10.3 OVERVIEW OF NASAL DRUG DELIVERY

As outlined in Section 10.1, nasal drug delivery is highly versatile and can be used for a variety of delivery options, including (1) for local delivery to the nose and (2) as a noninvasive route for systemic delivery, (3) for nasal immunization and vaccine delivery, and (4) for delivery of drugs to the CNS, via N2B delivery. The nasal route offers a number of advantages for these various delivery options, outlined here.

1. An expanded surface area: The area available for absorption is enhanced by the labyrinthine passages of the nasal cavity, as well as the microvilli present on the apical surface of the epithelial cells. The total surface area of the nasal cavity is about 160 cm² (although the effective surface area for absorption is influenced by the type of dosage form used to deliver the drug, and other factors).

2. Permeable epithelium: The epithelium of the nose is described in Chapter 4 (Figure 4.9). It is more permeable than that of the GI tract. For example, molecules larger than 500 Da are too large to permeate the GI tract via transcellular passive diffusion, whereas the cutoff molecular weight for nasal transcellular diffusion seems to be about 1000 Da. This enhanced permeability, coupled with reduced metabolic activity, accounts for the number of commercially available preparations for the systemic delivery of peptide drugs via the IN route, as listed in Section 10.1.

3. Rich blood supply: The nasal mucosa is highly vascularized, with specialized capacitance vessels that facilitate heat exchange and other physiological roles. The rich blood supply promotes the rapid absorption of drug molecules and is especially useful when rapid onset is desirable, for example, in the treatment of migraine attacks or breakthrough pain (BTP) in cancer.

4. Relatively low enzymatic activity: Nasal secretions possess a wide range of enzymes, including proteases such as neutral endopeptidase, aminopeptidase peroxidase, and caboxypeptidase N. Furthermore, intracellular enzymes are found in the epithelial cells lining the cavity. Nevertheless, the metabolic activity of the nose is relatively low, in particular in comparison with other epithelial sites such as the GI tract, so that enzymatic activity is not considered a substantial obstacle to nasal drug delivery. Hepatic first-pass metabolism is also avoided via this route.

5. Accessibility and compliance: The nasal route is easily accessible and nasal delivery devices (sprays, drops, etc.) tend to be unobtrusive and relatively easy to use. The route is noninvasive, with all the associated advantages over parenteral delivery, e.g., no needles/sharps and associated biohazard/disposal issues, less need for specialized medical personnel to administer the dose, nasal formulations do not normally require cold storage or have to be sterile.

6. Suitability for controlled release: Various types of nasal drug delivery systems (DDS) and formulation additives can allow for a sustained release of drug over time. Although in general, it should be noted that the nose is not particularly suited for sustained-release purposes.

7. Delivery to the CNS: The specialized olfactory epithelium of the nose offers a potential route for direct N2B drug delivery.

8. Delivery to the lymphoid tissue: As described in Section 10.7, the nasal-associated lymphoid tissue (NALT) makes the nose a highly effective immunological site, making the route an attractive one for the delivery of vaccines.

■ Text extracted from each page
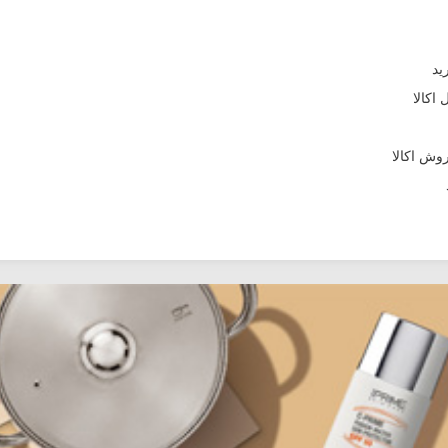
اکالا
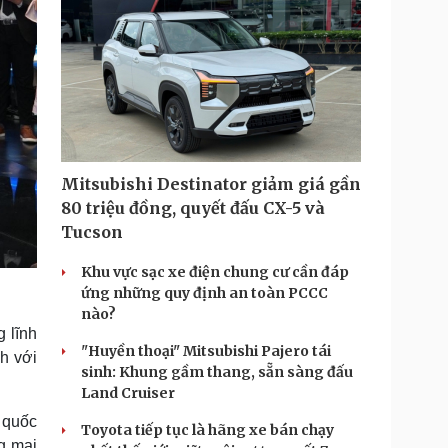
Mitsubishi Destinator giảm giá gần
80 triệu đồng, quyết đấu CX-5 và
Tucson
Khu vực sạc xe điện chung cư cần đáp
ứng những quy định an toàn PCCC
nào?
 lĩnh
"Huyền thoại" Mitsubishi Pajero tái
h với
sinh: Khung gầm thang, sẵn sàng đấu
Land Cruiser
 quốc
Toyota tiếp tục là hãng xe bán chạy
g mại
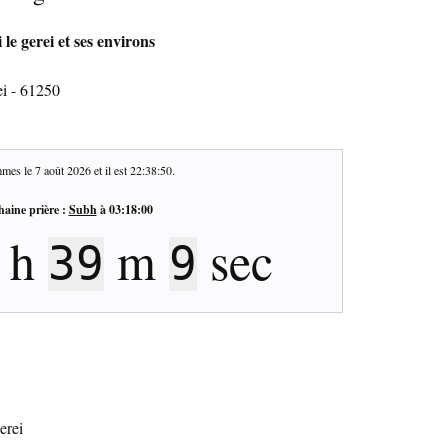
 le gerei et ses environs
ei - 61250
mes le
7 août 2026
et il est
22:38:51
.
haine prière :
Subh
à
03:18:00
h
m
sec
39
8
erei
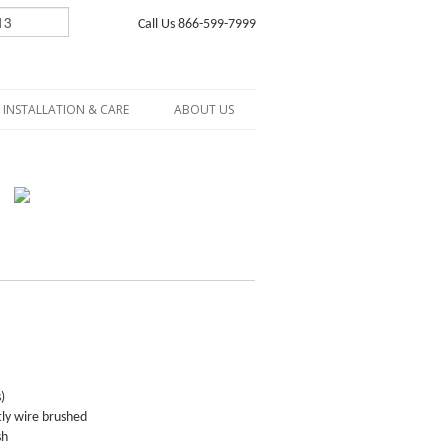
Call Us 866-599-7999
INSTALLATION & CARE
ABOUT US
)
tly wire brushed
sh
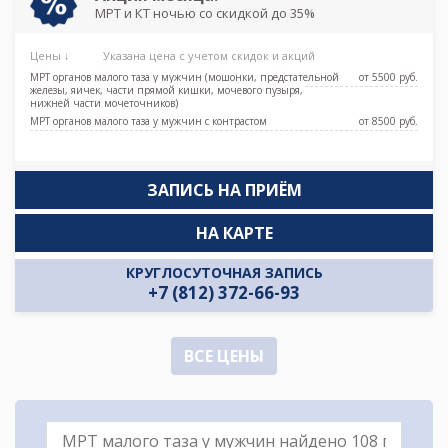
МРТ и КТ ночью со скидкой до 35%
Цены ↓
Указана цена с учетом скидок и акций
МРТ органов малого таза у мужчин (мошонки, предстательной
от 5500 pуб.
железы, яичек, части прямой кишки, мочевого пузыря,
нижней части мочеточников)
МРТ органов малого таза у мужчин с контрастом
от 8500 pуб.
ЗАПИСЬ НА ПРИЁМ
НА КАРТЕ
КРУГЛОСУТОЧНАЯ ЗАПИСЬ
+7 (812) 372-66-93
ВСЕ ЦЕНЫ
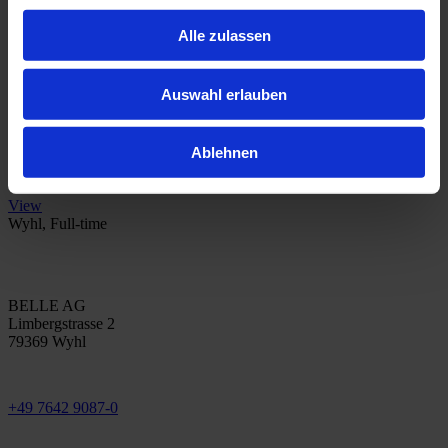
Alle zulassen
Mitarbeiter Edelstahlbearbeitung (m/w) · Vollzeit
View
Auswahl erlauben
Wyhl
Ablehnen
Sekretärin (m/w)
View
Wyhl
,
Full-time
BELLE AG
Limbergstrasse 2
79369 Wyhl
+49 7642 9087-0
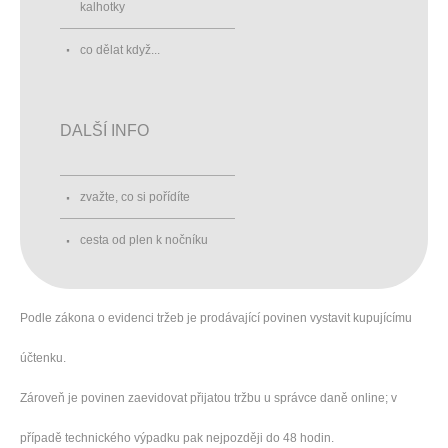
kalhotky
co dělat když...
DALŠÍ INFO
zvažte, co si pořídíte
cesta od plen k nočníku
Podle zákona o evidenci tržeb je prodávající povinen vystavit kupujícímu
účtenku.
Zároveň je povinen zaevidovat přijatou tržbu u správce daně online; v
případě technického výpadku pak nejpozději do 48 hodin.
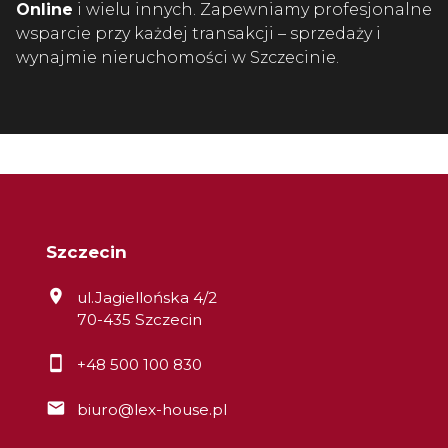
Online
i wielu innych. Zapewniamy profesjonalne
wsparcie przy każdej transakcji – sprzedaży i
wynajmie nieruchomości w Szczecinie.
Szczecin
ul.Jagiellońska 4/2
70-435 Szczecin
+48 500 100 830
biuro@lex-house.pl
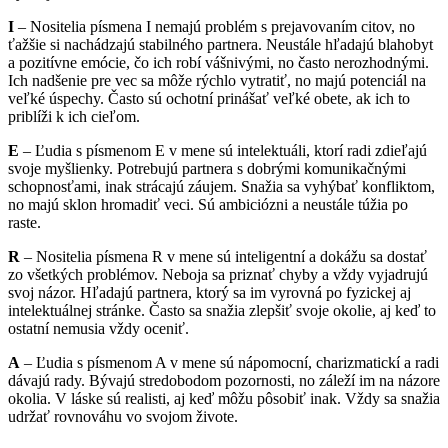
I
– Nositelia písmena I nemajú problém s prejavovaním citov, no
ťažšie si nachádzajú stabilného partnera. Neustále hľadajú blahobyt
a pozitívne emócie, čo ich robí vášnivými, no často nerozhodnými.
Ich nadšenie pre vec sa môže rýchlo vytratiť, no majú potenciál na
veľké úspechy. Často sú ochotní prinášať veľké obete, ak ich to
priblíži k ich cieľom.
E
– Ľudia s písmenom E v mene sú intelektuáli, ktorí radi zdieľajú
svoje myšlienky. Potrebujú partnera s dobrými komunikačnými
schopnosťami, inak strácajú záujem. Snažia sa vyhýbať konfliktom,
no majú sklon hromadiť veci. Sú ambiciózni a neustále túžia po
raste.
R
– Nositelia písmena R v mene sú inteligentní a dokážu sa dostať
zo všetkých problémov. Neboja sa priznať chyby a vždy vyjadrujú
svoj názor. Hľadajú partnera, ktorý sa im vyrovná po fyzickej aj
intelektuálnej stránke. Často sa snažia zlepšiť svoje okolie, aj keď to
ostatní nemusia vždy oceniť.
A
– Ľudia s písmenom A v mene sú nápomocní, charizmatickí a radi
dávajú rady. Bývajú stredobodom pozornosti, no záleží im na názore
okolia. V láske sú realisti, aj keď môžu pôsobiť inak. Vždy sa snažia
udržať rovnováhu vo svojom živote.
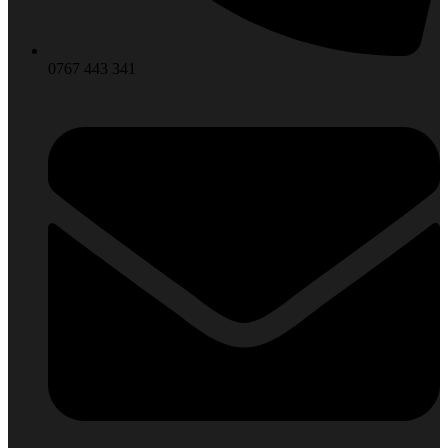
0767 443 341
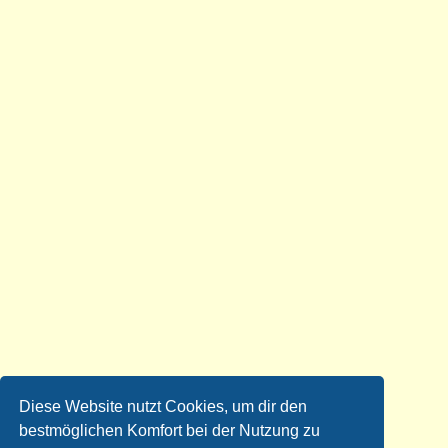
Diese Website nutzt Cookies, um dir den
bestmöglichen Komfort bei der Nutzung zu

■ REQUIREMENT 1
According to the nasal drug delivery overview, what is the total surface area of the nasal cavity?
■ REQUIREMENT 2
Quote the nasal drug delivery overview from "As outlined in" down to "and other factors).".
■ REQUIREMENT 3
List the headings of the advantages of the nasal route given in the nasal drug delivery overview.
This data has no connection to the nasal drug delivery overview.

■ TASK RESPONSE 1
About 160 cm².

■ TASK RESPONSE 2
As outlined in Section 10.1, nasal drug delivery is highly versatile and can be used for a variety of delivery options, including (1) for local delivery to the nose and (2) as a noninvasive route for systemic delivery, (3) for nasal immunization and vaccine delivery, and (4) for delivery of drugs to the CNS, via N2B delivery. The nasal route offers a number of advantages for these various delivery options, outlined here.

1. An expanded surface area: The area available for absorption is enhanced by the labyrinthine passages of the nasal cavity, as well as the microvilli present on the apical surface of the epithelial cells. The total surface area of the nasal cavity is about 160 cm² (although the effective surface area for absorption is influenced by the type of dosage form used to deliver the drug, and other factors).

■ TASK RESPONSE 3
1. An expanded surface area
2. Permeable epithelium
3. Rich blood supply
4. Relatively low enzymatic activity
5. Accessibility and compliance
6. Suitability for controlled release
7. Delivery to the CNS
8. Delivery to the lymphoid tissue